- External consultants are helping UBS create a potential merger deal between the two largest Swiss banks, Credit Suisse and UBS.
- It would be the biggest deal since UBS merged with Basler Bankverein in 1997.
- UBS and Credit Suisse told Business Insider that they don’t comment on “market rumors and speculations.”
- Visit Business Insider’s homepage for more stories.
UBS chairman Axel Weber has brought in external consultants to explore a potential merger with rival investment bank Credit Suisse, according to a Financial Times report.
A Swiss finance blog reported the potential merger — which would create Europe’s largest bank — on Monday. On Tuesday, the FT reported a deal was on the cards, but that no formal discussions have taken place between the two banks.
It would be the biggest deal for UBS since 1997 when the company merged with Basler Bankverein.

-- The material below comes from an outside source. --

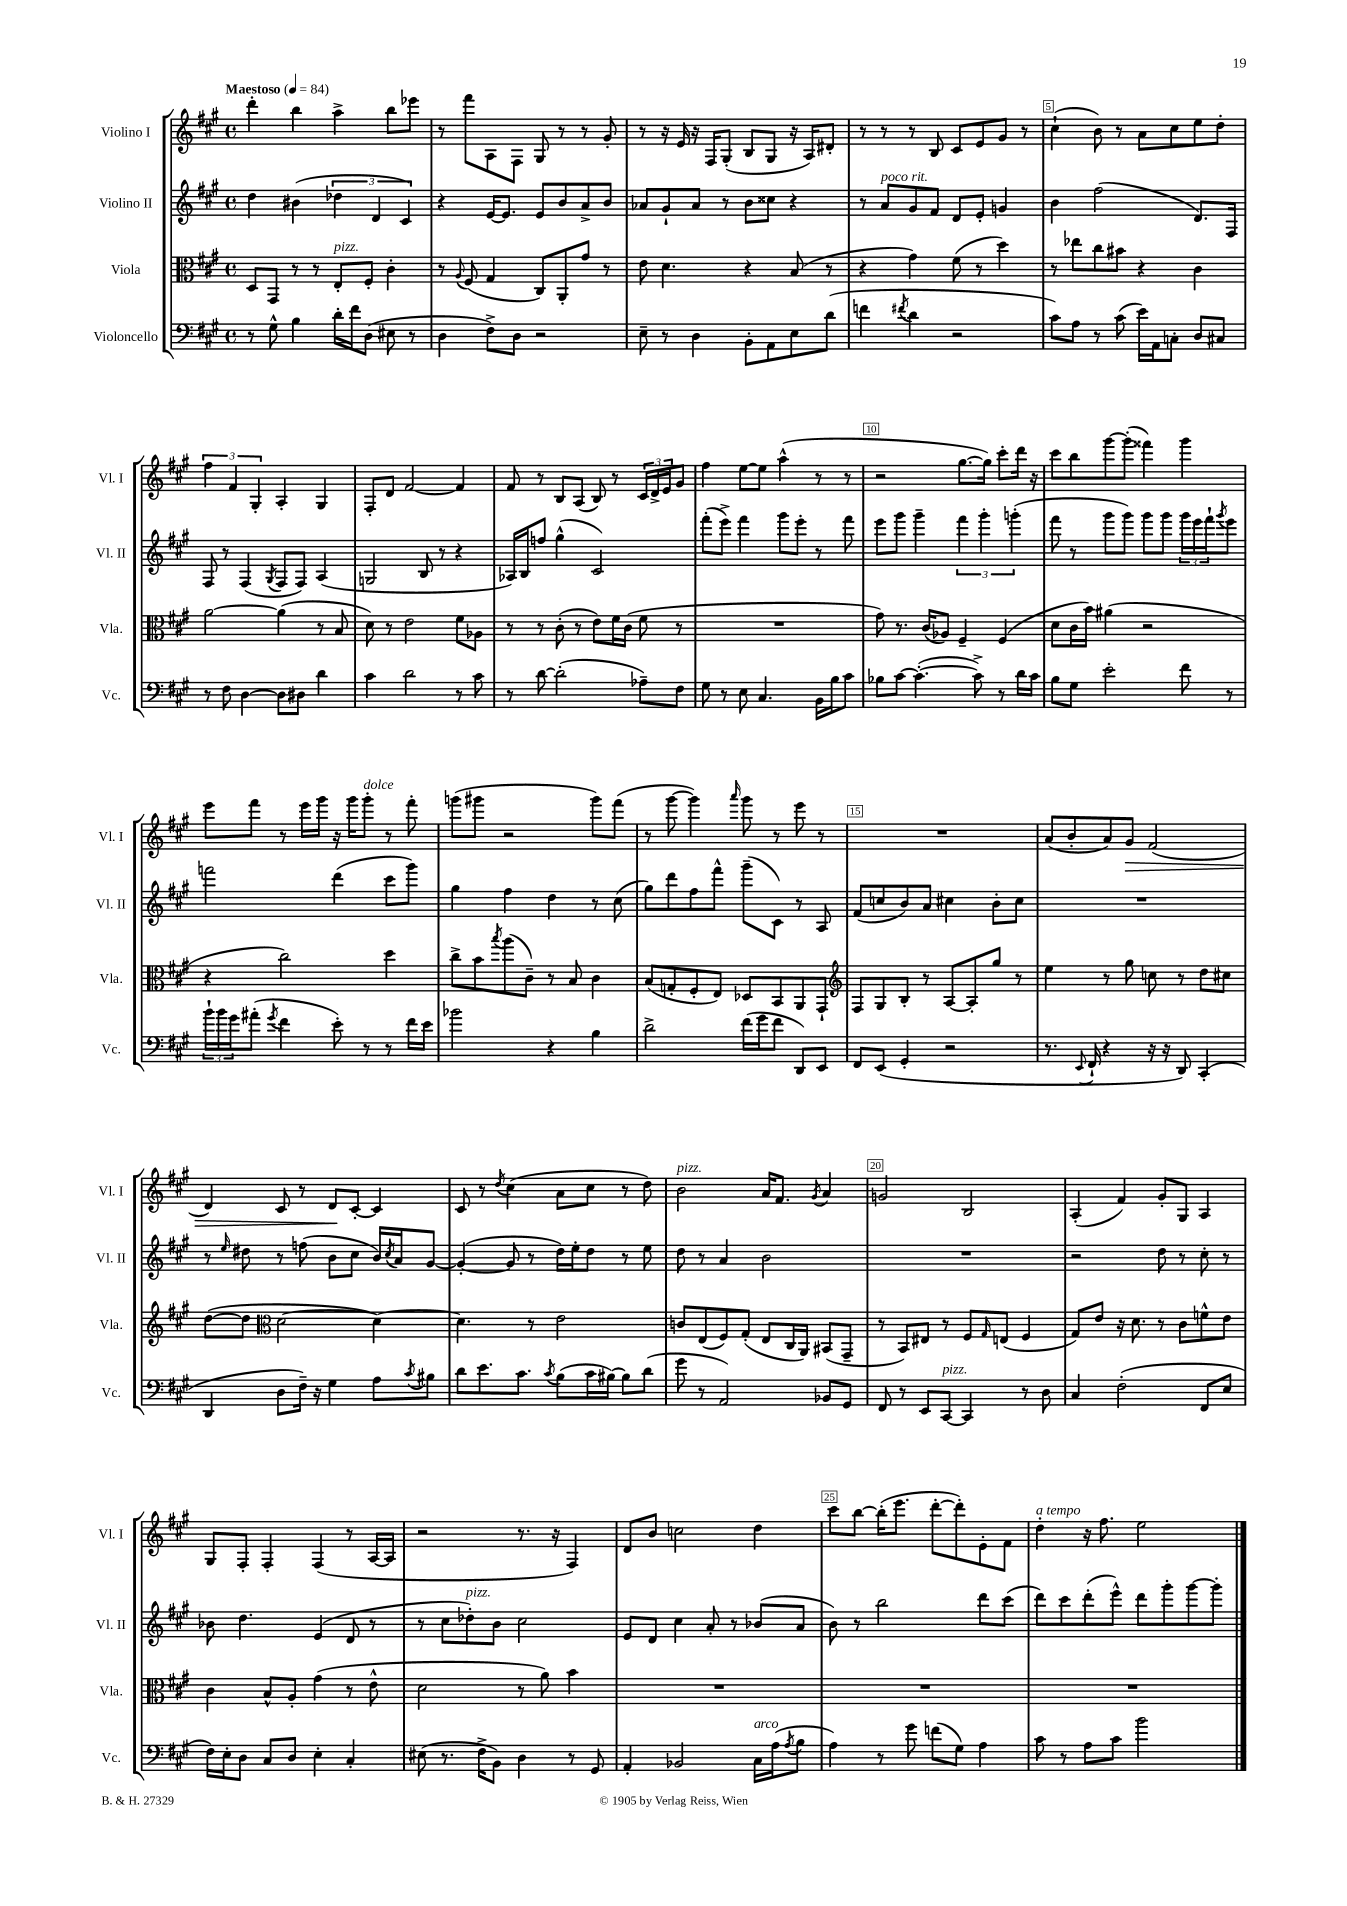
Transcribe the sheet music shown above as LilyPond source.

Both UBS and Credit Suisse told Business Insider that they don’t comment on “market rumors and speculations.”
Speculation over a potential tie-up between the two Swiss banks has regularly swirled around the markets over the years, but has amounted to little more than that.
The potential deal, which could come as soon as 2021, is called Signal and is being driven by Weber, who would remain president of a merged entity, according to the Insider Paraplatz blog.
McKinsey, a global consultant that has worked for UBS and Credit Suisse over the years, told Business Insider the company doesn’t comment on client work. A McKinsey source told the Swiss financial blog that the planning “would overshadow everything that has existed in the financial center.”
Shares in Credit Suisse have dropped 22% this year, and UBS shares have fallen 8%. But following the merger reports, Credit Suisse shares jumped 4% on Monday, as UBS rose 2.5%. By midday in Europe on Tuesday, UBS shares were down 1.2% on the day, while Credit Suisse stock was off 1.7%.
Both banks have gone through leadership changes this year. UBS said Ralph Hamers will replace Sergio Ermotti as CEO in November, and Credit Suisse will replace CEO Tidjane Thiam with Thomas Gottstein in February.